What you should do:
Set down, character for character, everything in the records below from the line holding "nose: (744, 281)" down to the line holding "right elbow: (712, 352)", and no other line.

Data for the task:
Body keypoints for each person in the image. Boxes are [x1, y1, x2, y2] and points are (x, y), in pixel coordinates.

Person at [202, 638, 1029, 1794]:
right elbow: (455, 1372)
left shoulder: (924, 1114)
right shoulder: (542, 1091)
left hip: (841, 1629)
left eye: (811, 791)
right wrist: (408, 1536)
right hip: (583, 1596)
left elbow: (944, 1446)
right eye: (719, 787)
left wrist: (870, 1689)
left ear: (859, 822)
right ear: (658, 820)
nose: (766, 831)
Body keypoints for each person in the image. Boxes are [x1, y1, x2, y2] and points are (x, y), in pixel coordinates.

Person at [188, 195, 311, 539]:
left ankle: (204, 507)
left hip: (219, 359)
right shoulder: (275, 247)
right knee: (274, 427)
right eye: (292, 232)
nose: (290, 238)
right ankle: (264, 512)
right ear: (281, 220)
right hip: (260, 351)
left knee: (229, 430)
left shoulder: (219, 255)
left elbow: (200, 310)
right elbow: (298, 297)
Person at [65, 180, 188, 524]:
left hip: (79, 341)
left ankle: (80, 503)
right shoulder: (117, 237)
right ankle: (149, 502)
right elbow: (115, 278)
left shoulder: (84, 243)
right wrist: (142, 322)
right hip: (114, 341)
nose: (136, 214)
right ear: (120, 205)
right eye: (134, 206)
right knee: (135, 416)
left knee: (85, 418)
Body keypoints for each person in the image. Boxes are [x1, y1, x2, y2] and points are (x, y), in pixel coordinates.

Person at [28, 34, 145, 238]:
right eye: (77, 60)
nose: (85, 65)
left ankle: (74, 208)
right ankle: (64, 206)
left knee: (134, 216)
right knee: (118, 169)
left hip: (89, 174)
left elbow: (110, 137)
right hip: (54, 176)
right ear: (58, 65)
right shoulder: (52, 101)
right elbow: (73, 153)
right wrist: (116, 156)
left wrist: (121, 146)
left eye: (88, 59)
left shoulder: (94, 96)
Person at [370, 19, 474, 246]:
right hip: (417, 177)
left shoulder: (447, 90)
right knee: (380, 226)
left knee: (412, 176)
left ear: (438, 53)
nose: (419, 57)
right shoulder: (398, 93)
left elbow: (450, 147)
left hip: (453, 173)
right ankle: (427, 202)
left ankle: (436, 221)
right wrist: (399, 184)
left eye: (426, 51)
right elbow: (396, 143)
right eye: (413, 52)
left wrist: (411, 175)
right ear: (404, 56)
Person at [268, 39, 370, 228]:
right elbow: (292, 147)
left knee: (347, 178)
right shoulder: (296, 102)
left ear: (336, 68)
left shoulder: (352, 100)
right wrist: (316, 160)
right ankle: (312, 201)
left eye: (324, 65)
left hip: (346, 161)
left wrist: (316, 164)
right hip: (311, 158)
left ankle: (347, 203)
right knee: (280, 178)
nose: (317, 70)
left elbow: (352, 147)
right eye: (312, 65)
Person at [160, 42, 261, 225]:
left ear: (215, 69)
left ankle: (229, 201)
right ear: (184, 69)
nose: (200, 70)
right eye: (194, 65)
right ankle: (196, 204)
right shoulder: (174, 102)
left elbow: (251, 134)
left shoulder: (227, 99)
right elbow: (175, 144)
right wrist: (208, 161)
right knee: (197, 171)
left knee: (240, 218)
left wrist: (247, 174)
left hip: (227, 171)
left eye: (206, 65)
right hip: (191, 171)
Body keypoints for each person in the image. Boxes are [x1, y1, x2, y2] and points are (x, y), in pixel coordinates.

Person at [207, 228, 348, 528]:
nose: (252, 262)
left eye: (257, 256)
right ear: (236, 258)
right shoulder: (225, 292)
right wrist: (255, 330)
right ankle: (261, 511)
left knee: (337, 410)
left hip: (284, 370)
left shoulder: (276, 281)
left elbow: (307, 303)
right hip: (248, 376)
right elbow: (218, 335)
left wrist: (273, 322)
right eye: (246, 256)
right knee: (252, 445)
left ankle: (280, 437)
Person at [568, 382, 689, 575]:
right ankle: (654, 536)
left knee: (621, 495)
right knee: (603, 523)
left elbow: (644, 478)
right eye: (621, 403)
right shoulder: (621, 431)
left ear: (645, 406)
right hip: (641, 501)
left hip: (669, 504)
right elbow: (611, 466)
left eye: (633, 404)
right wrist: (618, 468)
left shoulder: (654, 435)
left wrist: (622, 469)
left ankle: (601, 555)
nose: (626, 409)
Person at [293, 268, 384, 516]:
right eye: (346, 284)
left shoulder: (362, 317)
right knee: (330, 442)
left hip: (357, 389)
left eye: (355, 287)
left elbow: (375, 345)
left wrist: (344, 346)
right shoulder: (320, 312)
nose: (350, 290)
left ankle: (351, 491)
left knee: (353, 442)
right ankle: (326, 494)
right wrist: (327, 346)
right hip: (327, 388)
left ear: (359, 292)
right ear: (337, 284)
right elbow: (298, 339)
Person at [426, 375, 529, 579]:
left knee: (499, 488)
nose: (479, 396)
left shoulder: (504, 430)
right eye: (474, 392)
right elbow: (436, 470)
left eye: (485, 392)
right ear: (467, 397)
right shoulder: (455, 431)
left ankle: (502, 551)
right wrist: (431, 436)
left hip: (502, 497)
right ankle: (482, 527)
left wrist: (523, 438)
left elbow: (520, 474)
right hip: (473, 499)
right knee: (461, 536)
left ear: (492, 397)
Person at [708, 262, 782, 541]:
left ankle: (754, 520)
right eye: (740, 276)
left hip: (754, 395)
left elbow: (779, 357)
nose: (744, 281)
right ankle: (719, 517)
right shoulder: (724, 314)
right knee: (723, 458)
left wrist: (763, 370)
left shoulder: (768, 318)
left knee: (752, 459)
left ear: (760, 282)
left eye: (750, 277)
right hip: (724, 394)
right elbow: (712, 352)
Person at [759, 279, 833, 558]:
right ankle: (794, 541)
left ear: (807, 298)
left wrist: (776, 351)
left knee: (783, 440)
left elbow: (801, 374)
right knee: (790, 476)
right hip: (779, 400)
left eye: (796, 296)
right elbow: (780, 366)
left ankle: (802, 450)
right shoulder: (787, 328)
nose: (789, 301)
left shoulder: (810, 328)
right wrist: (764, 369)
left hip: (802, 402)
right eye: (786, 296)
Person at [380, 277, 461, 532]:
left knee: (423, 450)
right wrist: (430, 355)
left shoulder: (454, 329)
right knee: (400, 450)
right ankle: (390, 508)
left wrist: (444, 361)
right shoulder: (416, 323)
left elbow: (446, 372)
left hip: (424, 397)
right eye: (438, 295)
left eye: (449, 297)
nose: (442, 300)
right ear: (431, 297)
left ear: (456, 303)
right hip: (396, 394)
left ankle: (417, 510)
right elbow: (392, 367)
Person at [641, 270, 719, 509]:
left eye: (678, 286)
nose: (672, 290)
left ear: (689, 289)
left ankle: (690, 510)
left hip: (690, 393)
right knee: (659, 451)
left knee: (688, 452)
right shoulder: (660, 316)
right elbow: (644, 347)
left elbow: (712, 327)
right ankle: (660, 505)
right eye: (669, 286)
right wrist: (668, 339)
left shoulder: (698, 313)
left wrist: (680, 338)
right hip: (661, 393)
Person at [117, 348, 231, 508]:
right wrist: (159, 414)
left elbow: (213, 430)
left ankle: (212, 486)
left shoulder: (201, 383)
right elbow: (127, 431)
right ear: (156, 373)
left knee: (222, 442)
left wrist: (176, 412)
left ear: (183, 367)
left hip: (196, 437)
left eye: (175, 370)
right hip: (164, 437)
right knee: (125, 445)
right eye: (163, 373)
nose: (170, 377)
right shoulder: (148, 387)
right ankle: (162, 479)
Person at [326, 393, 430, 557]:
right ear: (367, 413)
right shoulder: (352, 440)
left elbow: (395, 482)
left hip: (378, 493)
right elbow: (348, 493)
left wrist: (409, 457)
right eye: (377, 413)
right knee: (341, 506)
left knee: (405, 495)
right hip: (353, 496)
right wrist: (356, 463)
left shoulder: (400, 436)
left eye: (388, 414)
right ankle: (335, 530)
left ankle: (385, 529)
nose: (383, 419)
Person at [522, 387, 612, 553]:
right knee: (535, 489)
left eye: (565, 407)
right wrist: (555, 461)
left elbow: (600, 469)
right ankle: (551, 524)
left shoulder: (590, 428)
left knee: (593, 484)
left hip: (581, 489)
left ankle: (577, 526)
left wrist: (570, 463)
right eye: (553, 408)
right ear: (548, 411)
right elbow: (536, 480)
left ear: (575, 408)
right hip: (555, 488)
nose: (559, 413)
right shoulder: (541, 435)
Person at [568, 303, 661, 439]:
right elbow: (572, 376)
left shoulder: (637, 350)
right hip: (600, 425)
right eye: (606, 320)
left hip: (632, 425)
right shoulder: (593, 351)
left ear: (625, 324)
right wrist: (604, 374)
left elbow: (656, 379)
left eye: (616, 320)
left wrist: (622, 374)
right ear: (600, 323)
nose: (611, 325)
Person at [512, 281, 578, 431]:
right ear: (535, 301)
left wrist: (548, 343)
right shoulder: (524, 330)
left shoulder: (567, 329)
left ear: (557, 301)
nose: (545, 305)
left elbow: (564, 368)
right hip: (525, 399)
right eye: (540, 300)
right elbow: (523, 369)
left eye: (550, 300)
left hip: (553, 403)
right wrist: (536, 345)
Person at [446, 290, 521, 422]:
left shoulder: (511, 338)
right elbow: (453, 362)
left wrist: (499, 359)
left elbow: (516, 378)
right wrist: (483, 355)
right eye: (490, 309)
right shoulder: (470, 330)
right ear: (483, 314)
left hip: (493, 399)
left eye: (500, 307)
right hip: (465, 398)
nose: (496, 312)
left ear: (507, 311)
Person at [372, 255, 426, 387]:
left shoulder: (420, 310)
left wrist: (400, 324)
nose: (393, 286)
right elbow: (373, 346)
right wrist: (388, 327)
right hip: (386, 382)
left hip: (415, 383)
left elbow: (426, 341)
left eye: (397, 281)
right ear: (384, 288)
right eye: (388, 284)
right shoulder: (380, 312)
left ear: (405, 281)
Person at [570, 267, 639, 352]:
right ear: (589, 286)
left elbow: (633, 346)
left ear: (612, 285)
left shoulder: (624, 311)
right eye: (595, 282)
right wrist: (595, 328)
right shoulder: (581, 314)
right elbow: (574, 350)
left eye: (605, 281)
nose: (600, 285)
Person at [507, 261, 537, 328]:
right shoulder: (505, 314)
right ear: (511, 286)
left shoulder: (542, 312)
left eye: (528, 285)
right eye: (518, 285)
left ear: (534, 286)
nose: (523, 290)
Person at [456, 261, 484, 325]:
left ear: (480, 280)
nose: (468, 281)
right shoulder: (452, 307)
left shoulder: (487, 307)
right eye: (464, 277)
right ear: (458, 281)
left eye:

Answer box:
nose: (744, 281)
right ankle: (719, 517)
right shoulder: (724, 314)
right knee: (723, 458)
left wrist: (763, 370)
left shoulder: (768, 318)
left knee: (752, 459)
left ear: (760, 282)
left eye: (750, 277)
right hip: (724, 394)
right elbow: (712, 352)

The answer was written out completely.